Instructions for the task: From the data below, return all lines holding the string "Prémiová".

++++++++++++++++++++

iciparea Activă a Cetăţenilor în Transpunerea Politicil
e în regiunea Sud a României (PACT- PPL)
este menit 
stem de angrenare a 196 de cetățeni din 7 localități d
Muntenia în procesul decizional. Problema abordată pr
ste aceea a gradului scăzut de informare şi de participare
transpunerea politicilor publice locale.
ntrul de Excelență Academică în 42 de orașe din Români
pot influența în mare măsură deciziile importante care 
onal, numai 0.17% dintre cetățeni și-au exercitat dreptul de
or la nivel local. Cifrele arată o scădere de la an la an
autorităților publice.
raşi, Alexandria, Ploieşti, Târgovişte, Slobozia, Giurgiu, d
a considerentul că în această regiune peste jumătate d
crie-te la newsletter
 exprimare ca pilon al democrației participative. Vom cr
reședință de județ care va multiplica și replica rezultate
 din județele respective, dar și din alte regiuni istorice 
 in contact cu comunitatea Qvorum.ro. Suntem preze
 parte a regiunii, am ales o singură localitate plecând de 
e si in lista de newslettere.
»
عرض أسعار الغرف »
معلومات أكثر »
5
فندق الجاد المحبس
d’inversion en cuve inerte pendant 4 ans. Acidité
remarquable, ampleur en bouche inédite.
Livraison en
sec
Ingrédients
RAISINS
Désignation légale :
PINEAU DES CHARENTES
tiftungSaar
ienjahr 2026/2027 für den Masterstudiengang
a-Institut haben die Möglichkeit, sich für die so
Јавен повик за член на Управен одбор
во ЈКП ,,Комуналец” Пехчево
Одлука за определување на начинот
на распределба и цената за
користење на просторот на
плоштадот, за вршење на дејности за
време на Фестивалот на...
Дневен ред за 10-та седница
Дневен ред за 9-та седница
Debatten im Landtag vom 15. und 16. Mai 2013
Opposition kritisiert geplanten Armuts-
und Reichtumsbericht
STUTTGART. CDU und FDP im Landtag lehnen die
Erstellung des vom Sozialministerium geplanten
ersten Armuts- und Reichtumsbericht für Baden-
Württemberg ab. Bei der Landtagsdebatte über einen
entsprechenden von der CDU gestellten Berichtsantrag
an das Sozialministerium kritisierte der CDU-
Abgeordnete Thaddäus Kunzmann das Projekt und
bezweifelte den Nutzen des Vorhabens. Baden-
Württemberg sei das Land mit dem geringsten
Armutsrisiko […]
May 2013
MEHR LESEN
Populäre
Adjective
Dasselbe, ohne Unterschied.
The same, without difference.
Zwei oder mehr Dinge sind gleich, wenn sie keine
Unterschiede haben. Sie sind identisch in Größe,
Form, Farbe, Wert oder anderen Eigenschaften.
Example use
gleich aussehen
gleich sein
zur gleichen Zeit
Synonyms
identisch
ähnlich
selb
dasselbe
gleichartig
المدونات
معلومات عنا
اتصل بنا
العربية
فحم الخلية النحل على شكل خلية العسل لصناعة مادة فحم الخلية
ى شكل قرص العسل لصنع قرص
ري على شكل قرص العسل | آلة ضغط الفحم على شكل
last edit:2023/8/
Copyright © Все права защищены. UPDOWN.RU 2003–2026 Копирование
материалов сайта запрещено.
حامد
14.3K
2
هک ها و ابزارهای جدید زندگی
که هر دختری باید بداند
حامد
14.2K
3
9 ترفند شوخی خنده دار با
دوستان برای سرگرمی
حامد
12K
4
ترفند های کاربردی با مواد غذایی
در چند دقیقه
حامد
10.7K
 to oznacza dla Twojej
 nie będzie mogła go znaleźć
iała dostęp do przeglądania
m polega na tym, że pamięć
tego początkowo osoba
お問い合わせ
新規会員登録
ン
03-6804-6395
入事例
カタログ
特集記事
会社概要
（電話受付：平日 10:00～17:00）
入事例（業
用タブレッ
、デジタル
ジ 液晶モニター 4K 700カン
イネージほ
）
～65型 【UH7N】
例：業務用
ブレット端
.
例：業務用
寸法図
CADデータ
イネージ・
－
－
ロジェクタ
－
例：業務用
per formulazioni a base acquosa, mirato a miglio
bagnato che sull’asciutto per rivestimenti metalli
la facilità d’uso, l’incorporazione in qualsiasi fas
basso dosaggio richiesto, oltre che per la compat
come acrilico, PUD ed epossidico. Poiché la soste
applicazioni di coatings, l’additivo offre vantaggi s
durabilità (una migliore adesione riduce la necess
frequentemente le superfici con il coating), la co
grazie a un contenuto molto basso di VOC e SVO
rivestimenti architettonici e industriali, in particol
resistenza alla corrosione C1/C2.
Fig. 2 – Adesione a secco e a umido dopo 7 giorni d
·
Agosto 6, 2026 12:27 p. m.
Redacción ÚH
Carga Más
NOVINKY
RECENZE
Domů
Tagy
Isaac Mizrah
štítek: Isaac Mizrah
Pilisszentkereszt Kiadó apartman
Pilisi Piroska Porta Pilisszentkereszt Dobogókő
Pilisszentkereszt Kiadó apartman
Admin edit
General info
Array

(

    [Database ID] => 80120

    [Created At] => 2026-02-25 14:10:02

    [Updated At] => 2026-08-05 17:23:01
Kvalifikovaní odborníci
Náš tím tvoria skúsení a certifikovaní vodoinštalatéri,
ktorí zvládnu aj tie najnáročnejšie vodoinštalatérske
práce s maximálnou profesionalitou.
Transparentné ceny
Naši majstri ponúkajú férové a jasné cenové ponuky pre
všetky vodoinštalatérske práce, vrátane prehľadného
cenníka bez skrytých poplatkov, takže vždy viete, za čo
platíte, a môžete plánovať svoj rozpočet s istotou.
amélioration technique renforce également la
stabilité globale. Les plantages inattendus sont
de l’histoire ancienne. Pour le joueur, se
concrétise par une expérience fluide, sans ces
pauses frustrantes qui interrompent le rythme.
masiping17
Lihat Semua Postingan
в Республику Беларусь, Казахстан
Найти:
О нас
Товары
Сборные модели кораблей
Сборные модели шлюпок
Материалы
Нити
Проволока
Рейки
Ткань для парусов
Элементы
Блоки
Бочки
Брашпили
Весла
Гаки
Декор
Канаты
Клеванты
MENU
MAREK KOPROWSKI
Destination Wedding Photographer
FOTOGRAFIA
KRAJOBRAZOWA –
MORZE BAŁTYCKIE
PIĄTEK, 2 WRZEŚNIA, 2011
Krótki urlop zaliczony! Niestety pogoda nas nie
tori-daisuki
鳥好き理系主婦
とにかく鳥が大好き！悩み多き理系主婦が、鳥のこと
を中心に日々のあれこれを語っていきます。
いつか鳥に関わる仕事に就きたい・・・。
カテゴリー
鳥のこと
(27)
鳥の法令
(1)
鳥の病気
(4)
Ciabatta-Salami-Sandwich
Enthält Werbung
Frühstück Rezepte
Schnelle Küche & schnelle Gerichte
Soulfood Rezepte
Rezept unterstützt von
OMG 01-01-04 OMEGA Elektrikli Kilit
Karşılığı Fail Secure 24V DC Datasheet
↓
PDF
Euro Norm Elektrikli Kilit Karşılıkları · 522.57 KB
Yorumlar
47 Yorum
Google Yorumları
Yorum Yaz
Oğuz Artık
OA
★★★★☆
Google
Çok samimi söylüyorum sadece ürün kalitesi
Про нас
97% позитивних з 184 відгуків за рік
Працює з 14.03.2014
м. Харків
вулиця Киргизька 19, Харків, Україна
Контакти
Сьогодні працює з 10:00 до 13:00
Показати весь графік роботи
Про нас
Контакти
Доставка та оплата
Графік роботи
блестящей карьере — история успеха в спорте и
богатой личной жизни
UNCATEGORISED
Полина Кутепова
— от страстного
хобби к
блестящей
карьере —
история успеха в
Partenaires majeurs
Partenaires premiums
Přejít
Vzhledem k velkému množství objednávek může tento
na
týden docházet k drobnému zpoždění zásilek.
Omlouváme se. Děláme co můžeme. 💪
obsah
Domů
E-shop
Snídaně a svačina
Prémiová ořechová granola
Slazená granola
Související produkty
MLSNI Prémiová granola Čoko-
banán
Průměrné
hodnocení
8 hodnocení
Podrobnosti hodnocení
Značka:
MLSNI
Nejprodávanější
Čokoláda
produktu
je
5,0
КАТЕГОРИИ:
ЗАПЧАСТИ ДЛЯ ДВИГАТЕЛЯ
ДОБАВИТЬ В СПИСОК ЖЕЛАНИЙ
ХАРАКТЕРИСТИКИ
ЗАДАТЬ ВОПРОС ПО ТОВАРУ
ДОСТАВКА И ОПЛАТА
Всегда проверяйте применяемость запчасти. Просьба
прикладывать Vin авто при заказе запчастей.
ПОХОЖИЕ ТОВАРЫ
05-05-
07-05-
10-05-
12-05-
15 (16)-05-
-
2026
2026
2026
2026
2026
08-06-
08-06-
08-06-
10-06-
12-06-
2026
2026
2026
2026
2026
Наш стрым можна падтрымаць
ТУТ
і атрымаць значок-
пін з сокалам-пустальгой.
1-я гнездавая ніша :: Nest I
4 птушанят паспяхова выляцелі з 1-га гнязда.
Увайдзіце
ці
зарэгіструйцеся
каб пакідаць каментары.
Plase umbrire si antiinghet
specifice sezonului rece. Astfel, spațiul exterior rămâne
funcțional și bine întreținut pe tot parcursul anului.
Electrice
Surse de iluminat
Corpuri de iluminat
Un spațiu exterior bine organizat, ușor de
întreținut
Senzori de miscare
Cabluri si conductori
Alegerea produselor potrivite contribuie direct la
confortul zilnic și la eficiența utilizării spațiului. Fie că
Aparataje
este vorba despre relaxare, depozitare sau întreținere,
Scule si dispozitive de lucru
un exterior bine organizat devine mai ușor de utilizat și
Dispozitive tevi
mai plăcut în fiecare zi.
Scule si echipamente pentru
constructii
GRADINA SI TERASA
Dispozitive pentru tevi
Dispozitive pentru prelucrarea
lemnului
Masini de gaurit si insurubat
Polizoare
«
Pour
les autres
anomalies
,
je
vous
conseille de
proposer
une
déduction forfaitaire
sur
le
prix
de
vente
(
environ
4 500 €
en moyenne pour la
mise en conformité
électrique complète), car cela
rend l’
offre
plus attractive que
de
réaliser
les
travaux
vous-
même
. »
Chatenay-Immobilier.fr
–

++++++++++++++++++++

Answer space:
Prémiová ořechová granola
MLSNI Prémiová granola Čoko-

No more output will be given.